Pyle was originally scheduled to stand trial in November 2023 on charges possessing child pornography and failure to appear. Pyle filed a motion to dismiss the charges, claiming that supporting evidence for the 2016 search warrant did not qualify as child pornography, rendering it invalid, and that any evidence obtained from thereby-unlawful searches was inadmissible. In January 2024, a Sarasota circuit judge denied Pyle's motions, citing sufficient evidence and the police probable cause affidavit. Pyle's trial was scheduled to begin the week of April 22; he instead pled guilty that day.

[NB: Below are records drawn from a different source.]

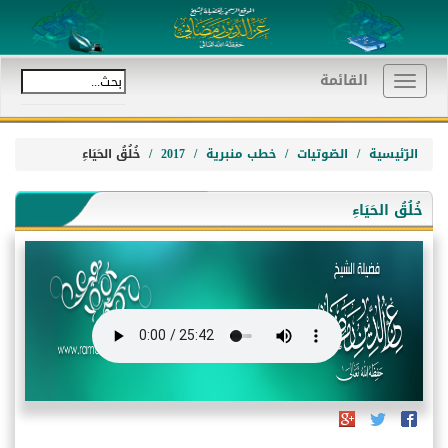
القائمة
Toggle
navigation
الرّئيسية
الصّوتيات
خطب منبرية
2017
خُلُقُ الحَيَاءِ
خُلُقُ الحَيَاءِ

At a June 28 sentencing hearing, the state requested a sentence of 35 years imprisonment. Sarasota Circuit Court Judge Thomas Krug instead sentenced Pyle to 15 years for the pornography charges with a 5-year concurrent sentence for failing to appear. His sentencing also included 15 years of probation, registration as a sex offender, and successful completion of a sex offender program. As of 27 December 2025, Pyle was prisoner number 878267, imprisoned at Franklin Correctional Institution with a release date of September 22, 2036.